* **Excerpted passage**:
○ ○ ○ ○

Can't remember that off-hand but could well be wrong. Could this be a reference to the appalling quality of many of the roads even before the late autumn floods? He does comment on how impractical the 1941 campaign was due to the massively over-stretched logistics. Which wasn't primarily anything to do with the number of trucks the German forces had. More simply with the sheer distances involved over which a vehicle can carry loads before the total load is needed for the pettrol to get it to that point. There was a reason why the German battle plans relied on defeating the Red Army west of the Dnieper and Dvina. Additional oil won't make a great difference to that.
Wages of Destruction, Pages 412, by Adam Tooze:
In late May 1941, General Adolf von Schell, the man responsible for the motor vehicle industry, seriously suggested that in light of the chronic shortage of oil it would be advisable to carry out a partial 'demotorization' of the Wehrmacht.68 It is commonly remarked that the Luftwaffe suffered later in the war because of the inadequate training of its pilots, due in large part to the shortage of air fuel.69 But in 1941 the petrol shortage was already so severe that the Wehrmacht was licensing its soldiers to drive heavy trucks with less than 15 kilometres of on-road experience, a measure which was blamed for the appalling attrition of motor vehicles during the Russian campaign.70 Shortages made themselves felt across the German economy. So tight were fuel rations that in November 1941 Opel was forced to shut down production at its Brandenburg plant, Germany's largest truck factory, because it lacked the petrol necessary to check the fuel pumps of vehicles coming off the assembly line. A special allocation of 104 cubic metres of fuel had to be arranged by the Wehrmacht's economic office so as to ensure that there were no further interruptions.71
Also you seem to be assuming that Germany having more fuel automatically means they have more trucks. Not the case. Those additional vehicles have to be constructed - which means money, trained manpower and industrial capacity and raw materials. Germany was operating at the limit for much of the 1930's in terms of its breakneck expansion so if its going to double the number of military trucks what will it give up? Furthermore a lot more trucks means a lot more people to operate and support them. Possibly not a great deal in terms of drivers once trained given how many men Germany conscripted but the mechanics and other maintenance staff will need pretty well trained men that somewhere else won't have.
Very much the case, as cited above; the only hindrance was fuel, as noted.
They can probably take Stalingrad, if Hitler doesn't get impatient as OTL, which a stronger transport force if it can be assembled might still prompt him to do. Its still going to be very costly however and the Soviets might prolong the battle by pumping in more forces, albeit this would reduce its forces for any counter attack.

○ ○ ○ ○

* **Apply what you read**:
(1) Duplicate the part of the discussion of German wartime fuel shortages starting at "Can't remember that" and ending at "difference to that.".
(2) Pick up the discussion of German wartime fuel shortages after its last sentence and continue it.
The records that follow have no connection to the discussion of German wartime fuel shortages.

* **Provided information**:

○ ○ ○ ○

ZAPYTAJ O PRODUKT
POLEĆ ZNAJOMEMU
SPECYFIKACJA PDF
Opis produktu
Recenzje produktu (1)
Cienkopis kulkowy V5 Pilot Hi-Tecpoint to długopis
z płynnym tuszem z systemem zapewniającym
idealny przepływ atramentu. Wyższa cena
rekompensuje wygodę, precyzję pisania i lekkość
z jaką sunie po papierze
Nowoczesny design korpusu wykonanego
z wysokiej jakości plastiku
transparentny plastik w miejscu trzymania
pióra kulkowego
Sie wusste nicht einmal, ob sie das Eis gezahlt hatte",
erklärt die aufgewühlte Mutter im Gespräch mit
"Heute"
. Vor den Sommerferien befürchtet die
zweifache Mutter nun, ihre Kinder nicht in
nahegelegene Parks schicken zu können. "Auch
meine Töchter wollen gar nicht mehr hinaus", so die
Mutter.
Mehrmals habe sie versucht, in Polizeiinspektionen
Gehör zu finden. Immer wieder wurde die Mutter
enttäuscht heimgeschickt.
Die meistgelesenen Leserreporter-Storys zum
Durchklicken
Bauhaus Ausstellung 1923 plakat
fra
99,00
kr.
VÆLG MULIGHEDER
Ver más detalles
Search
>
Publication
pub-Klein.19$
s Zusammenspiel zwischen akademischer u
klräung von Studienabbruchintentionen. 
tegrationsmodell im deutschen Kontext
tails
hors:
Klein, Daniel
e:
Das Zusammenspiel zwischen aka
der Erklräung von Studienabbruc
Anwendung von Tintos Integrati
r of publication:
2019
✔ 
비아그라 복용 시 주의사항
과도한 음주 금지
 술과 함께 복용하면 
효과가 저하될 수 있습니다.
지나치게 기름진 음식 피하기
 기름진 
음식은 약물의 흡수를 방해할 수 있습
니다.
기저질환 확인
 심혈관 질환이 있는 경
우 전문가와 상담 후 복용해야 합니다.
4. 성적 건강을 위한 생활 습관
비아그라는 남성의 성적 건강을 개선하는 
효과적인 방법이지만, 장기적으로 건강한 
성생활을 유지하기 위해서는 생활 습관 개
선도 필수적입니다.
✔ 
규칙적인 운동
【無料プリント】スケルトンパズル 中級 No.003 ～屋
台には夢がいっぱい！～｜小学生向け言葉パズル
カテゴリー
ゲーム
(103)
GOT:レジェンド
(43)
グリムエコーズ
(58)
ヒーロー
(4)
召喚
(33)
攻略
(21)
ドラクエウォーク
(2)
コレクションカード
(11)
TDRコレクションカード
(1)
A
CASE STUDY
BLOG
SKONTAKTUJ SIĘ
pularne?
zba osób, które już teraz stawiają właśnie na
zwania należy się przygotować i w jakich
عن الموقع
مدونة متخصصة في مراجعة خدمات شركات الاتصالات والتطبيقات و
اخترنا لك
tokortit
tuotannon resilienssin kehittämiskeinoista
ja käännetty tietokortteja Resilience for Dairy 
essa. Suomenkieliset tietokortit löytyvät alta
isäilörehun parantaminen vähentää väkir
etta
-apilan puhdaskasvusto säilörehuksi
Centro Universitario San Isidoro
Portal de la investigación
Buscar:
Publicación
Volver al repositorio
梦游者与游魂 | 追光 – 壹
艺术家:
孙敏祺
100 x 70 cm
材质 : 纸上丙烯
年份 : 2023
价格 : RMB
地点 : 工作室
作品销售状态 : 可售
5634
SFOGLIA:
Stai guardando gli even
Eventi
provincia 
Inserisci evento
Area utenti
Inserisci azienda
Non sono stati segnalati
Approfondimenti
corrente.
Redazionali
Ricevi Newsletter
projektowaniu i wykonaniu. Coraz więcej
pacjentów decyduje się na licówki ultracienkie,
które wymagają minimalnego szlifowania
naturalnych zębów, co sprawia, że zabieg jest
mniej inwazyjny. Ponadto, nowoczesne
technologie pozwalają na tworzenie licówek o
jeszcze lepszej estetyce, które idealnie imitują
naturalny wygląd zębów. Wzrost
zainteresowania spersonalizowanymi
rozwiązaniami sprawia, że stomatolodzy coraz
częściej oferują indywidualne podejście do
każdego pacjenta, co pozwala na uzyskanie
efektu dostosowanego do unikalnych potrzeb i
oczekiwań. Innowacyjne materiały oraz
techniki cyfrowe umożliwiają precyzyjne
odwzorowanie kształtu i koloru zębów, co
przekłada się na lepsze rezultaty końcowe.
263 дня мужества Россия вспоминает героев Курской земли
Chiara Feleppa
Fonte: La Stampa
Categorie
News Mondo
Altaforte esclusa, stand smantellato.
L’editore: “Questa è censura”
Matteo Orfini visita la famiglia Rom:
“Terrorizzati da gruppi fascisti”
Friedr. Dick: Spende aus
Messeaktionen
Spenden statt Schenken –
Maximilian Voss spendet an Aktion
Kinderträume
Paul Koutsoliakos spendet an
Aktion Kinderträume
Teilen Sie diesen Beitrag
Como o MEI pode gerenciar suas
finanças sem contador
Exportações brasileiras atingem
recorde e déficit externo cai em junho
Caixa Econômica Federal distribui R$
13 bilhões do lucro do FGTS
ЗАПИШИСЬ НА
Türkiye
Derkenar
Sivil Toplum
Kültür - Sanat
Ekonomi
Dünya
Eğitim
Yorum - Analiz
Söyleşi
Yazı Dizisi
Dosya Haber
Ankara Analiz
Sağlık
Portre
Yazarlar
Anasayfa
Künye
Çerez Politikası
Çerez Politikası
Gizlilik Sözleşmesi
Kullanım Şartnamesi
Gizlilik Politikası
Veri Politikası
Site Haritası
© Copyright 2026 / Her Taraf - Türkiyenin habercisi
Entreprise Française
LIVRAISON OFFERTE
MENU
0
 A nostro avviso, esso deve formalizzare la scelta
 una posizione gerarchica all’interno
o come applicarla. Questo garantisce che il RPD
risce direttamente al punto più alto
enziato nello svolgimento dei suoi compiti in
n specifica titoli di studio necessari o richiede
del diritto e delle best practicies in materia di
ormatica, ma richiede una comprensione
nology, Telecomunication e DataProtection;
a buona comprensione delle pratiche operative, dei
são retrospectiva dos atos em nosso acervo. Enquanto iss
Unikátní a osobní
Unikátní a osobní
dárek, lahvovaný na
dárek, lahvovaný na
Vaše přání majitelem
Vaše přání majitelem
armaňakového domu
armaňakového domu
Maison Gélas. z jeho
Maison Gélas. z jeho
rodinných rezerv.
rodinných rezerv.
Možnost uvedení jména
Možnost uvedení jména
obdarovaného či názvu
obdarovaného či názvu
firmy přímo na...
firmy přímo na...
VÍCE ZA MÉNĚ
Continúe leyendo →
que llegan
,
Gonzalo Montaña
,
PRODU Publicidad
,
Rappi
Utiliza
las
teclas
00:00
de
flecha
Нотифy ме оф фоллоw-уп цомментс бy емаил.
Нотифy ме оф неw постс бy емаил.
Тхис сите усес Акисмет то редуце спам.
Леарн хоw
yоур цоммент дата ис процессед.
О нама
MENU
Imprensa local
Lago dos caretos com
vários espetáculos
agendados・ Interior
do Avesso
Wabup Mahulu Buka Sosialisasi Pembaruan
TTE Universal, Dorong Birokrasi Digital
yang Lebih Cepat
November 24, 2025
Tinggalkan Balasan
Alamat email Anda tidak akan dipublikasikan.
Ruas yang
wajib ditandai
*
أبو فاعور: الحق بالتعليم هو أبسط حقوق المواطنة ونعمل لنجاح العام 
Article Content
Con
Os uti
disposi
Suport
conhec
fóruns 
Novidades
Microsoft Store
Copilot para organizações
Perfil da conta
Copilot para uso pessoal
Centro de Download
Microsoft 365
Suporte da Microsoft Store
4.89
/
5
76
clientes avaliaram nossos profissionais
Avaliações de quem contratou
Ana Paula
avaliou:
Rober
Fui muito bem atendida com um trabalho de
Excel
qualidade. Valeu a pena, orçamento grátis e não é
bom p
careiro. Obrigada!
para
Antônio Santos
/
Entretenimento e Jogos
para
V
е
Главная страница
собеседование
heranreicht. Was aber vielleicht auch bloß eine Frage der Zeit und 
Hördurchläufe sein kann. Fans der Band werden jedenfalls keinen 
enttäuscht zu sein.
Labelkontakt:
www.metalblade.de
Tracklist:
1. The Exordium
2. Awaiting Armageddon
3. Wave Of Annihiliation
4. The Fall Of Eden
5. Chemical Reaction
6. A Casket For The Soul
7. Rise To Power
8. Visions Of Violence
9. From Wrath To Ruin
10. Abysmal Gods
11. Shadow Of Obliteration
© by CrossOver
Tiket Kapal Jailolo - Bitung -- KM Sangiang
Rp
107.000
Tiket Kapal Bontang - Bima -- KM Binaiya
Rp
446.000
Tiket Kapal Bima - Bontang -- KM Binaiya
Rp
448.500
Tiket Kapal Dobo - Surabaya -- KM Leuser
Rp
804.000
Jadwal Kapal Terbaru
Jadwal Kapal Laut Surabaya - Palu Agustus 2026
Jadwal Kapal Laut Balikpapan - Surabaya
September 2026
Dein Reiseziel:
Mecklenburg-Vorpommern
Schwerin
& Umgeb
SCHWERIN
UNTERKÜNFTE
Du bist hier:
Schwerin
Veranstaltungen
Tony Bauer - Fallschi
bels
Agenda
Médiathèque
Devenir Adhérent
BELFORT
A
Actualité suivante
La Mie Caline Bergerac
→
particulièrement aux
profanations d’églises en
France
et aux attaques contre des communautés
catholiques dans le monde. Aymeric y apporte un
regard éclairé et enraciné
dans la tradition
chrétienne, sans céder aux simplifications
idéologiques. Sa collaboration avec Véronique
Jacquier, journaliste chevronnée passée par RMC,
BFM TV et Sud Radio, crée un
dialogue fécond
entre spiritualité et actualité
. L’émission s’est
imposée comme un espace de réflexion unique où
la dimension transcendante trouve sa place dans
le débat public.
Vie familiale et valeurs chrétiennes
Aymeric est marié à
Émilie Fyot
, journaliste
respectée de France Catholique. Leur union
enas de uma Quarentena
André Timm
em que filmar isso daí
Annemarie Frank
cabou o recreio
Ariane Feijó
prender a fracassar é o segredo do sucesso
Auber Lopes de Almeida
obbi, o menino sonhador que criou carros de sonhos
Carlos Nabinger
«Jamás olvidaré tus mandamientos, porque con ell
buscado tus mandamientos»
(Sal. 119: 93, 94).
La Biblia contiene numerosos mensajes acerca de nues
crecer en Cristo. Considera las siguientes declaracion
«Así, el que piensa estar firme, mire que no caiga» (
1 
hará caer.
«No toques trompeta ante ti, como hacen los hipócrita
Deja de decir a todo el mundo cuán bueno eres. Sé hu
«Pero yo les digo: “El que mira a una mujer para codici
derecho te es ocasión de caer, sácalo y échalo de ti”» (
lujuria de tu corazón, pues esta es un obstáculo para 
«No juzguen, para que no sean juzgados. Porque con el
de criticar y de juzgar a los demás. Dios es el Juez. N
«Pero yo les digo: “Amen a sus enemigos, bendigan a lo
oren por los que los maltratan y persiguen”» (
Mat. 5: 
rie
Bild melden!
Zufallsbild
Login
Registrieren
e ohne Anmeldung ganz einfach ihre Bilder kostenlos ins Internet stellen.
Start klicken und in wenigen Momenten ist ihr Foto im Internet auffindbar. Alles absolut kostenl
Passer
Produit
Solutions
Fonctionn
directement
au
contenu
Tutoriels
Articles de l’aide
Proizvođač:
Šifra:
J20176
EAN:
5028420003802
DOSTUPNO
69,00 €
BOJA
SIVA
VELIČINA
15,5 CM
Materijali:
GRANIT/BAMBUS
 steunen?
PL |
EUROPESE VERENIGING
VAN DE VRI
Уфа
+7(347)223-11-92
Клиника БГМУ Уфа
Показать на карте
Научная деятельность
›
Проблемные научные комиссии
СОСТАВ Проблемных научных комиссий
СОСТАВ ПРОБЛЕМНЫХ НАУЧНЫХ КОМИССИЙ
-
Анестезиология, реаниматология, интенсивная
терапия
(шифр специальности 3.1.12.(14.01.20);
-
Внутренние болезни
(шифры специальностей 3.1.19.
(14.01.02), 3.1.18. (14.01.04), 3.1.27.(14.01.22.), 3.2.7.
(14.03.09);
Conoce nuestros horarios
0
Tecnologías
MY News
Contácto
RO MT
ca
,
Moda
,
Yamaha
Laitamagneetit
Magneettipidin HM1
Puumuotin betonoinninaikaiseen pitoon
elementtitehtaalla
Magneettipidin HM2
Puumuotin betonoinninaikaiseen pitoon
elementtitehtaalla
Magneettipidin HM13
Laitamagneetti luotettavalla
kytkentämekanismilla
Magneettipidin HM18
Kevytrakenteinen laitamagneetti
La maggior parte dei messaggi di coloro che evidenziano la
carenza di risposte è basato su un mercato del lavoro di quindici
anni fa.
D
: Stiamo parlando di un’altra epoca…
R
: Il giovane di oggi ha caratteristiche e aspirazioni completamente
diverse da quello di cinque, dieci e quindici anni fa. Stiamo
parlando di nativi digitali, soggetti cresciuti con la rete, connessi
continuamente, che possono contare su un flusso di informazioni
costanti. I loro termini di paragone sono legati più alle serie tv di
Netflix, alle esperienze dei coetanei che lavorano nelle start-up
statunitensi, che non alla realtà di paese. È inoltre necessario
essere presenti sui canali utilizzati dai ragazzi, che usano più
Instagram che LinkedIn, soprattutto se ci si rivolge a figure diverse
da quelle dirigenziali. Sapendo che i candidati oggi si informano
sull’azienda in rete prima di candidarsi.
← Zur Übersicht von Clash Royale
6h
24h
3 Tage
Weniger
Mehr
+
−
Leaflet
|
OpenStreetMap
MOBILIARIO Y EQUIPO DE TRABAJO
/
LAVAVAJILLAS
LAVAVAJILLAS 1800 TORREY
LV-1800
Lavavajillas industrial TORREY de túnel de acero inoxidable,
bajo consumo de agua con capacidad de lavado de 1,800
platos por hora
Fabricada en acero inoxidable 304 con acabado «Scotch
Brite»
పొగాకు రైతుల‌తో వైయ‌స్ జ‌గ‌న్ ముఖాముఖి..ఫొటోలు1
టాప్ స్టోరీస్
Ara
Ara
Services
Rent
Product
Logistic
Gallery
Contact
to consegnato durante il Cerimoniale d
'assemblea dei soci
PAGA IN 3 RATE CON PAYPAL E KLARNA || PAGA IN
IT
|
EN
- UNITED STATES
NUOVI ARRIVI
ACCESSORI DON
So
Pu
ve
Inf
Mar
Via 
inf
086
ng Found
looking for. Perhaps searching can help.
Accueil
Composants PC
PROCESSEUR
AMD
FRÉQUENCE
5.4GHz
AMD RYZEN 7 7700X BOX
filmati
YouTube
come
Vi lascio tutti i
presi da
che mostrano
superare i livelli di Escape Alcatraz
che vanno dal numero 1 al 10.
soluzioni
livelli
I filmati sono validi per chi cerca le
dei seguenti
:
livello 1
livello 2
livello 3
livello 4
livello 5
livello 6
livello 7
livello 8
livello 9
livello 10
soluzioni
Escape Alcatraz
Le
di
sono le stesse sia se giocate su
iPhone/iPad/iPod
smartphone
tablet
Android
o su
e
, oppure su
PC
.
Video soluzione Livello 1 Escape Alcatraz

○ ○ ○ ○

* **Results**:
(1)
Can't remember that off-hand but could well be wrong. Could this be a reference to the appalling quality of many of the roads even before the late autumn floods? He does comment on how impractical the 1941 campaign was due to the massively over-stretched logistics. Which wasn't primarily anything to do with the number of trucks the German forces had. More simply with the sheer distances involved over which a vehicle can carry loads before the total load is needed for the pettrol to get it to that point. There was a reason why the German battle plans relied on defeating the Red Army west of the Dnieper and Dvina. Additional oil won't make a great difference to that.

(2)
They would've taken it off the march-i.e. undefended-in late July/early August if Hitler had not diverted 4th Panzer Army to Rostov.
Its still a very strong distance to travel over difficult terrain to get to Baku, let alone capture its ruins. Such forces also would need to be maintained and supported, which would consume a lot of additional transport. Their also going to have even longer lines to defend now so its unclear that they will be able to resist at least one large Soviet counter attack. As it is OTL Army Group A, which was directed towards Baku, was under peril for some time after the hammer fell at Stalingrad because Hitler refused to give up on the ground gained. There is an argument that if the Soviets hadn't over-estimated the forces in the Stalingrad pocket they could have driven for Rostov earlier and threatened the entire Army Group. Escape would still be possible via the Crimean as long as the Germans hold Novorossisk but an advance on that would be a possibility as well.
Baku is likely the target for the 1943 campaign season, I agree, but good thing the Germans will have markedly better logistics. Army Group A would be under no threat because the Soviet operations you refer to resulted in the encirclement of Army Group B, thus removing AG-A's flank protection.
The USSR is gravely weakened but there are still resources, manpower and industrial east of that point and they have no reason to stop fighting. Given the nature of the Nazi regime continued resistance is their only option, as it is for many in the huge area Germany now has to control. Germany can withdraw some forces but there's going to be a huge manpower and material demand especially since casualties are still likely to be far from trivial in the east, albeit not the massive level of OTL.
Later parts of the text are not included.